Three no-confidence votes

Three no-confidence votes have been held, or soon will be held, against coalition and minority governments in Canada (a parliamentary system), and Finland and Romania (premier-presidential systems).

Via CBC:

Prime Minister Stephen Harper’s minority government has survived a Liberal no-confidence motion with help from the NDP, averting an election.

The Liberal motion, supported by the Bloc Québécois, was defeated by a vote of 144 to 117 on Thursday after the NDP decided to abstain.

NDP Leader Jack Layton had earlier said his party is propping up the Conservative government to ensure the speedy passage of legislation extending employment insurance benefits.

Just under a year ago, the Liberals and the NDP were on the verge of replacing the Conservatives with a coalition-minority cabinet, backed by the BQ, following the October, 2008, election. That was quashed when the House of Commons was prorogued. Now the three opposition parties are back to going their separate ways, with two of them helping the Conservatives remain in office.

In Finland (AP), the unsuccessful no-confidence vote was put forward as a result of a campaign-finance scandal.

Lawmakers in the 200-member assembly voted 117-27 in favor of the majority center-right coalition, with 56 abstentions.
The no-confidence vote, sponsored by opposition left-wing parties, was over alleged irregularities in accepting election and party funding from youth and sports foundations by Prime Minister Matti Vanhanen’s Center Party. […]

In a decades-old practice, Finnish politicians have not had to declare campaign and party funding.

But it has been an open secret that trade unions liberally donate funds to the Social Democrats, partly from money unions gather from membership fees. Industrial and employers’ organizations have generously backed the conservatives, and agricultural and forest interest groups have contributed to the centrists.

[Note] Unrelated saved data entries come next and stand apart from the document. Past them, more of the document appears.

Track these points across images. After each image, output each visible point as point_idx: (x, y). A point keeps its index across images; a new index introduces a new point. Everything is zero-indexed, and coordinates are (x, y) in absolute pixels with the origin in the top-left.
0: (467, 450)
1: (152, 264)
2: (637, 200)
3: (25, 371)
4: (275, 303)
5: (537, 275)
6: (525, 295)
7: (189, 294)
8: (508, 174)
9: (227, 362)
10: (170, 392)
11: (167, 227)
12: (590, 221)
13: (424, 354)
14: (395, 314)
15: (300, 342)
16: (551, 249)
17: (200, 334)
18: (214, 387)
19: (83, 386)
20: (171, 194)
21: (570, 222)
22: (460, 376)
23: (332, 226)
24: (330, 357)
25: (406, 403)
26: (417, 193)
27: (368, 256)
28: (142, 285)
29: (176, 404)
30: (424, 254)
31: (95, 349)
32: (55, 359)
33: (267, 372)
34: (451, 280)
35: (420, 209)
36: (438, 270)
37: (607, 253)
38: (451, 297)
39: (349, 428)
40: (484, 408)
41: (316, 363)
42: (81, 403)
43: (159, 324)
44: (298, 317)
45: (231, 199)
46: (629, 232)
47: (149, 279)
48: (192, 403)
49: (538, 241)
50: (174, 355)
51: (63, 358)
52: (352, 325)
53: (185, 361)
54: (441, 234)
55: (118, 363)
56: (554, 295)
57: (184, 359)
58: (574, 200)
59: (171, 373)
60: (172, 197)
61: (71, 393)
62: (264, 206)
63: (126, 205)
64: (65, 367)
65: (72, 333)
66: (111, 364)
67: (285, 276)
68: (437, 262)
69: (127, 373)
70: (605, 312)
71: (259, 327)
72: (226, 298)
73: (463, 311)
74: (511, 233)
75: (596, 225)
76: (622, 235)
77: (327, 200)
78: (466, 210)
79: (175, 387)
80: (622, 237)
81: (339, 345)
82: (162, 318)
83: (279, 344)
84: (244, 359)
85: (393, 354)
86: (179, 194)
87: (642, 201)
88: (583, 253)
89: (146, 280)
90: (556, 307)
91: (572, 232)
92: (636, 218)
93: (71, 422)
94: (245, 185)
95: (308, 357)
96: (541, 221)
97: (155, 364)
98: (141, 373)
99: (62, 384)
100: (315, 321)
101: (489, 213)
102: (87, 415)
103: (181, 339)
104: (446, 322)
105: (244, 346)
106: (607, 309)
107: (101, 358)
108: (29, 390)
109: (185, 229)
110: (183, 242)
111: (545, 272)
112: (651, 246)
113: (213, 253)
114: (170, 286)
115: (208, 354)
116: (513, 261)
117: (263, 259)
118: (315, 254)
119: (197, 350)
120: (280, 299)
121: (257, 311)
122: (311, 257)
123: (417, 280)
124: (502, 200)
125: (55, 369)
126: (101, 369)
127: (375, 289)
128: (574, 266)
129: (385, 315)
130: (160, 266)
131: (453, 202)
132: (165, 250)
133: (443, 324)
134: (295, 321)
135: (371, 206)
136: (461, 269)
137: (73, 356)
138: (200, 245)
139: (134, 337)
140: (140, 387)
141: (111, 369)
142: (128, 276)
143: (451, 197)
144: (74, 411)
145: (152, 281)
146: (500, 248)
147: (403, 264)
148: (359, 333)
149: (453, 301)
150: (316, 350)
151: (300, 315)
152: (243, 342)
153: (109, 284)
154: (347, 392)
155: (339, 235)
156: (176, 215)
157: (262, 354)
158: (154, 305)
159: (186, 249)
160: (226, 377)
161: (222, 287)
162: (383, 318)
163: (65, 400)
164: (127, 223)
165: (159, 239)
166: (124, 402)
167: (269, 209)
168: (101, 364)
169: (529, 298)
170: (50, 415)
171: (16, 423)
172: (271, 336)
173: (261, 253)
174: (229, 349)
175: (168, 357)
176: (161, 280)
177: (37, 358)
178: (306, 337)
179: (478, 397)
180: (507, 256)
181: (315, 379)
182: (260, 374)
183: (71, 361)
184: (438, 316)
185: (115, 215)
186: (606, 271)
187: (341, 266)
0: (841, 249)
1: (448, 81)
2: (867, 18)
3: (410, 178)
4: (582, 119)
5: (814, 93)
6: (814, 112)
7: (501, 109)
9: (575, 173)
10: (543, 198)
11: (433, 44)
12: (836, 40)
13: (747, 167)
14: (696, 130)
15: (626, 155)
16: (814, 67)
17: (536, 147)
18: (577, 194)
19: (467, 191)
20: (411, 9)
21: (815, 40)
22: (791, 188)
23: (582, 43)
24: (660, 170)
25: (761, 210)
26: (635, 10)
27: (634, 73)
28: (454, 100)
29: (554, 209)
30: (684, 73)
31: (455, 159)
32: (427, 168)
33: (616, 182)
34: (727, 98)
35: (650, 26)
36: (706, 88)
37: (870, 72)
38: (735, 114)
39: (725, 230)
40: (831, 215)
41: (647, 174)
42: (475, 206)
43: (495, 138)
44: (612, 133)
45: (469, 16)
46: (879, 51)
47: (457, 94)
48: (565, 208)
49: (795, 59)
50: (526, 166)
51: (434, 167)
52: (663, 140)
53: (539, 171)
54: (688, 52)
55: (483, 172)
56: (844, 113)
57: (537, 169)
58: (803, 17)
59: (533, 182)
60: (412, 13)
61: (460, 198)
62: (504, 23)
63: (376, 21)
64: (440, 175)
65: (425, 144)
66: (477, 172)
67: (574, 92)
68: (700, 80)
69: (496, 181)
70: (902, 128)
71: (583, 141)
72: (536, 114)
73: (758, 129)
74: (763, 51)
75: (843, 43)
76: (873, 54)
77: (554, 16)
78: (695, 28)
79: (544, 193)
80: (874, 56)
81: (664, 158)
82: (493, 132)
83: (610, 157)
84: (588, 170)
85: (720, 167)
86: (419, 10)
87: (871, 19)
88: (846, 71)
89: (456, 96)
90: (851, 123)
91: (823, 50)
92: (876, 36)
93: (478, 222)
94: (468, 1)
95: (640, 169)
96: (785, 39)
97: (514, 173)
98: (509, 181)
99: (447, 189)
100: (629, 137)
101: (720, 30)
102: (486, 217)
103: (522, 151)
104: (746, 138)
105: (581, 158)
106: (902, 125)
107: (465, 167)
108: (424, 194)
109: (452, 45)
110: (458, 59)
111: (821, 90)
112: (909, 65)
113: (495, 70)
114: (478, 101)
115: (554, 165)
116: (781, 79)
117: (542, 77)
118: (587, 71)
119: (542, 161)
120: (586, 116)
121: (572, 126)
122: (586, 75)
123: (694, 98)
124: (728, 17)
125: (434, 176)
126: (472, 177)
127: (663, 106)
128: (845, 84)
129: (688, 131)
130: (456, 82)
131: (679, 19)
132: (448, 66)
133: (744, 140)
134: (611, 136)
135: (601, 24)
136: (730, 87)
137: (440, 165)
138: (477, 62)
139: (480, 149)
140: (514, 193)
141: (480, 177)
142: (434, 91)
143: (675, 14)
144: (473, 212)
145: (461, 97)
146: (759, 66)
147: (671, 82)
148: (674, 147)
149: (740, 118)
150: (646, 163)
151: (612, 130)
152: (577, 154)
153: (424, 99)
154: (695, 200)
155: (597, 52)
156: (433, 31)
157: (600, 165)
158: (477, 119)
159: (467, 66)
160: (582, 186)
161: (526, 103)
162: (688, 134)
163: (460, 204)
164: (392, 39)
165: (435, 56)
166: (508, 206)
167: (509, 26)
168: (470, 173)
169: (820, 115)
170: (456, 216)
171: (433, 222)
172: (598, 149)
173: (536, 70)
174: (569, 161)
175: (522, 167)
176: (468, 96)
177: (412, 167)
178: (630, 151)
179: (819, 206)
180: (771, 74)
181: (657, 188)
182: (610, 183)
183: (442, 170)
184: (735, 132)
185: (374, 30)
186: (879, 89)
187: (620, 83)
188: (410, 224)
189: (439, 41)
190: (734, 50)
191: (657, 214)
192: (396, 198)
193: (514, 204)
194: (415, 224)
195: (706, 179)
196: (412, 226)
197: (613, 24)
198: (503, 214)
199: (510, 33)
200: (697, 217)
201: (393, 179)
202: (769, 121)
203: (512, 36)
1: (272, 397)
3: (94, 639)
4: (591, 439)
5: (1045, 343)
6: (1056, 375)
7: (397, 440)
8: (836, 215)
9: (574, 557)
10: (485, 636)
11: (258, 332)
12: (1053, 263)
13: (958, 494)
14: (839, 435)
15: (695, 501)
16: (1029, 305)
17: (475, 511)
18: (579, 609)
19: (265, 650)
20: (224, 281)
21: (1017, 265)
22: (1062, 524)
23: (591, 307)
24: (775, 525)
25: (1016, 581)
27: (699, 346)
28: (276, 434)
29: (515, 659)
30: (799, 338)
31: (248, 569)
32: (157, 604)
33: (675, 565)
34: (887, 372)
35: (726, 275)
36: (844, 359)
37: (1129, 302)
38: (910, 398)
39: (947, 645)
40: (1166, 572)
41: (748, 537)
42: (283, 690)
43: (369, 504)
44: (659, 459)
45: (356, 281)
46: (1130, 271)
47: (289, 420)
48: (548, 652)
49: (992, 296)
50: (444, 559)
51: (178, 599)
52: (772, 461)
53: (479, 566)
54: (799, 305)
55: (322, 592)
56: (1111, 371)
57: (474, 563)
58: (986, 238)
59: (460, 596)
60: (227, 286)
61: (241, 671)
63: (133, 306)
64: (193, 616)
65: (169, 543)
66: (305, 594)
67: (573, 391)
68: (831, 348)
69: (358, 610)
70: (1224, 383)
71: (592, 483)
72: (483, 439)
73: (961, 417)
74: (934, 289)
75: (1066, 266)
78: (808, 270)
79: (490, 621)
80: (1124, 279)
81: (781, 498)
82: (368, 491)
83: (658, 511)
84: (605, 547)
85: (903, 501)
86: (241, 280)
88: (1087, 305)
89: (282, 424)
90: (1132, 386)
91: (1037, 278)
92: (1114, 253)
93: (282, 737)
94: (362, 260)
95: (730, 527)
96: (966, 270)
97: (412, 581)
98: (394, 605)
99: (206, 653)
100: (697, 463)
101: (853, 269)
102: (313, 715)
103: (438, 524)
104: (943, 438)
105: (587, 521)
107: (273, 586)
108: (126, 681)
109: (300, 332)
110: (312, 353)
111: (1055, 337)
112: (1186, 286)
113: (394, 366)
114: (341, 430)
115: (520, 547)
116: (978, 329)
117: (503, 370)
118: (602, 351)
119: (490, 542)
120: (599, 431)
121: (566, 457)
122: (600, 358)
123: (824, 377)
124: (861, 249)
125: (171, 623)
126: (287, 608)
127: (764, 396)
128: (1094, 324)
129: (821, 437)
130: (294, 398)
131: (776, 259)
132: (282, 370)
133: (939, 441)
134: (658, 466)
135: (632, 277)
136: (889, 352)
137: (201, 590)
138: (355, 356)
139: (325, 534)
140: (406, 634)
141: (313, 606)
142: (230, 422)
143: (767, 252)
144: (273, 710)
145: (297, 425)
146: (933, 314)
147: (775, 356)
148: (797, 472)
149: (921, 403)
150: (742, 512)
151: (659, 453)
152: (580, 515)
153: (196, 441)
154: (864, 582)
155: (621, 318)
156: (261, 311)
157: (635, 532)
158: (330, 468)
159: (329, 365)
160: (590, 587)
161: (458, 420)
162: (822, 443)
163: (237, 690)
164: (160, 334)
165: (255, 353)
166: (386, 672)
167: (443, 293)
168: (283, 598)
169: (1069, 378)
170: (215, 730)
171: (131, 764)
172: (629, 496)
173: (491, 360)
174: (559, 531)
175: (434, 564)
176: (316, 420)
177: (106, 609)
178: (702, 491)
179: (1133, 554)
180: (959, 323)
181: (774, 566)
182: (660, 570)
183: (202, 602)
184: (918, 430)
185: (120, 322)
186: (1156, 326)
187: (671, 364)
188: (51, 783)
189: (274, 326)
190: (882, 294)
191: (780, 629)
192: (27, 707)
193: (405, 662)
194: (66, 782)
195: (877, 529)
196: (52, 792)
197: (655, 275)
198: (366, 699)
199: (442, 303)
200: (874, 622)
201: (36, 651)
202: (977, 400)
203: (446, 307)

The story notes that the Center Party may now be seeking a new leader (and hence that the PM’s days may be numbered). The current parliament has sat since a photo Finnish election in March 2007.

Meanwhile, in Romania (via Forbes),

Romania’s Social Democrats (PSD) plan to team up with the liberal opposition to try to bring down the minority government after suddenly quitting the centre-left coalition, officials said on Friday.

The PSD walked out of the government on Thursday in protest at the sacking of their interior minister, leaving their Democrat-Liberal (PD-L) partners to rule alone.

The news item goes on to note that the PSD would like to see a technocratic government in place until the 22 November presidential elections. Romania recently changed its term lengths such that there will not be legislative elections at the same time as this upcoming presidential election. Obviously, the parties are jockeying for position in the presidential race, the outcome of which could result in a different governing arrangement by realigning blocs in the current parliament, which was elected in November, 2008.

Some editing, including a new quote on the Canadian story, since original planting.

4 thoughts on “Three no-confidence votes

  1. “Now the three opposition parties are back to going their separate ways, with two of them helping the Conservatives remain in office.”

    The NDP, and which other party? I’m assuming this refers to an earlier no-confidence vote (I seem to recall the Liberals supporting the Cons, but I can’t be sure)

  2. The Bloc supported the recent budget motion, apparently because it included a particular tax credit. But they say they are taking things issue-by-issue, and in fact voted against the Tories in this no-confidence vote.

    It’s an open question whether they would have voted no-confidence if this would have actually brought down the government. But it’s been known for awhile now that the Tories would survive this vote due to NDP support.

  3. I see my wording was a bit confusing. I simply meant that the three parties that signed an explicit governing agreement just under a year ago, now are no longer cooperating. Liberals and BQ indeed both voted no confidence, yet as Vasi notes, the BQ has supported the government on the recent budget. The NDP abstained, while receiving some concessions for not joining with the other opposition parties.

    This is, of course, about how we would expect a minority-government situation to work, in the absence of any formal confidence-and-supply agreements between the government and any outside parties. That is, the government is vulnerable (because it has no working agreements that assure it a majority), but it is also in a strong position because it can offer issue-specific concessions to prevent all-opposition cooperation.

  4. The disconnection of presidential and parliamentary elections was done in 2003, when the 1992 constitution was amended by the then PSD (social democrat) government. The calculus was that the PSD (then the governmental party and the largest party in Romania) would won both the presidential and the parliamentary elections. Opposition won both of them. The current president, Traian Basescu is pursuing a referendum in order to amend the constitution by transforming the current bicameral Parliament into a unicameral one, dissolving the Upper Chamber; and reducing the current number of MPs (471) to no more than 300. The referendum will be held on the same day as the presidential elections (November 22, 2009).